Conference blogging

This week I’ve been attending the CLIR Scholarly Communication Institute here at UVA and having a blast. Among the highlights: a presentation on the amazing Tibetan and Himalayan Digital Library; another on the history of the Roman de la Rose project at Johns Hopkins; and a talk by Deanna Marcum of the Library of Congress during which a lightning bolt struck and I suddenly started having ideas about how to reconfigure my dissertation topic into something rather different but very much connected with what everyone was talking about at this gathering. (More on this anon, I think.) Oh, and some really, really good food. I haven’t been this well fed in months.

Now my brain is reeling a bit from four days’ worth of uploading. You know how the title character of William Gibson‘s Johnny Mnemonic has cybernetic memory implants in his brain so that he can courier information back and forth?* That’s kind of how my head felt after a while. (Note to self: the next time you go to a conference or convention or similar, do not continue drinking coffee late into the afternoon just because there’s a coffee urn right there, because then you won’t be able to sleep at night and will find it much harder to concentrate the next day, coffee or no.) But it’s a good kind of brain-reeling.
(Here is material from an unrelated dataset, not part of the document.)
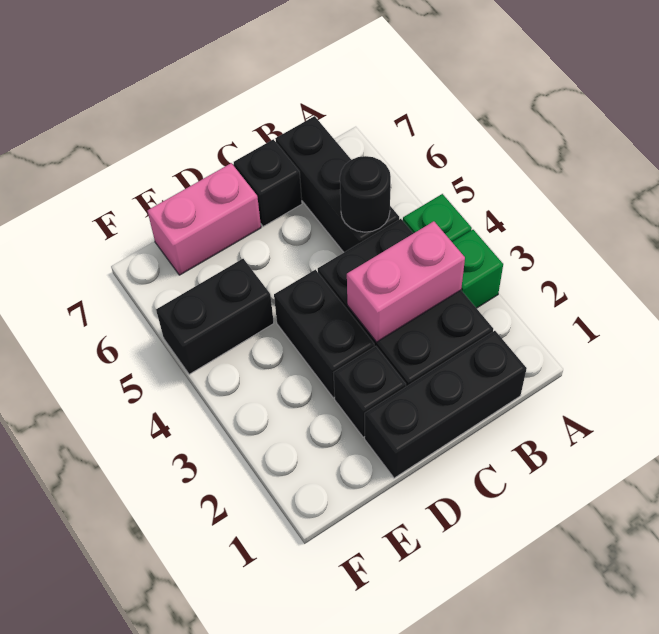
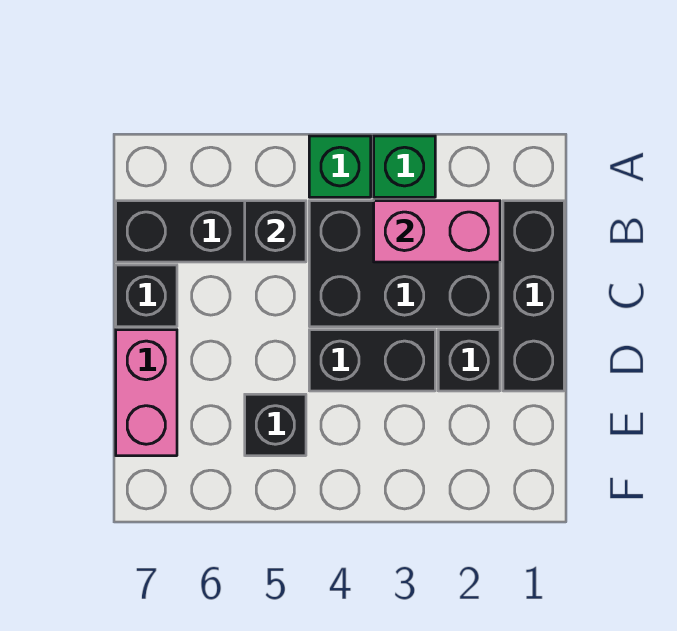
pink 1x2 brick [347,221,465,342] -> pink 1x2 brick turned to [374,201,500,262]
black 1x1 round brick [340,156,391,232] -> black 1x1 brick [245,201,306,262]
black 1x2 brick [156,259,274,374] -> black 1x1 brick [245,394,306,456]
Best of all was being among people who believe in democratic access to information, who are deeply and articulately concerned with making sure that knowledge doesn’t stagnate in tiny, isolated pools of specialization, and who want scholarly work to reach outward and over (in the words of one of the speakers) rather than simply upward to the tenure-gatekeepers. I rarely heard this kind of public engagement — or this kind of collaborative effort with people from other disciplines — when I was in graduate school. Watching the digital-library presentations, I thought "This is exactly what I want to be doing."

And now I get to actually do it. Honestly, I still can’t believe my luck.

* I’m thinking of the short story, not the movie adaptation, which was not one of Keanu Reeves’ greatest moments, alas, and not one of the great moments in book-to-movie adaptation history either.